Task to complete » In the records below, find the line containing "Utskriftsfunktionen aktiveras av" and retype it and every line after it exactly, adding nothing.
===
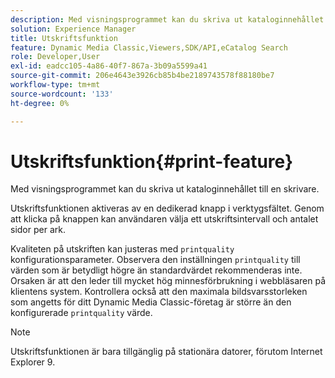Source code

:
 ```yaml
---
description: Med visningsprogrammet kan du skriva ut kataloginnehållet till en skrivare.
solution: Experience Manager
title: Utskriftsfunktion
feature: Dynamic Media Classic,Viewers,SDK/API,eCatalog Search
role: Developer,User
exl-id: eadcc105-4a86-40f7-867a-3b09a5599a41
source-git-commit: 206e4643e3926cb85b4be2189743578f88180be7
workflow-type: tm+mt
source-wordcount: '133'
ht-degree: 0%

---
```


# Utskriftsfunktion{#print-feature}

Med visningsprogrammet kan du skriva ut kataloginnehållet till en skrivare.

Utskriftsfunktionen aktiveras av en dedikerad knapp i verktygsfältet. Genom att klicka på knappen kan användaren välja ett utskriftsintervall och antalet sidor per ark.

Kvaliteten på utskriften kan justeras med `printquality` konfigurationsparameter. Observera den inställningen `printquality` till värden som är betydligt högre än standardvärdet rekommenderas inte. Orsaken är att den leder till mycket hög minnesförbrukning i webbläsaren på klientens system. Kontrollera också att den maximala bildsvarsstorleken som angetts för ditt Dynamic Media Classic-företag är större än den konfigurerade `printquality` värde.

>[!NOTE]
>
>Utskriftsfunktionen är bara tillgänglig på stationära datorer, förutom Internet Explorer 9.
===
Result of this exercise »
Utskriftsfunktionen aktiveras av en dedikerad knapp i verktygsfältet. Genom att klicka på knappen kan användaren välja ett utskriftsintervall och antalet sidor per ark.

Kvaliteten på utskriften kan justeras med `printquality` konfigurationsparameter. Observera den inställningen `printquality` till värden som är betydligt högre än standardvärdet rekommenderas inte. Orsaken är att den leder till mycket hög minnesförbrukning i webbläsaren på klientens system. Kontrollera också att den maximala bildsvarsstorleken som angetts för ditt Dynamic Media Classic-företag är större än den konfigurerade `printquality` värde.

>[!NOTE]
>
>Utskriftsfunktionen är bara tillgänglig på stationära datorer, förutom Internet Explorer 9.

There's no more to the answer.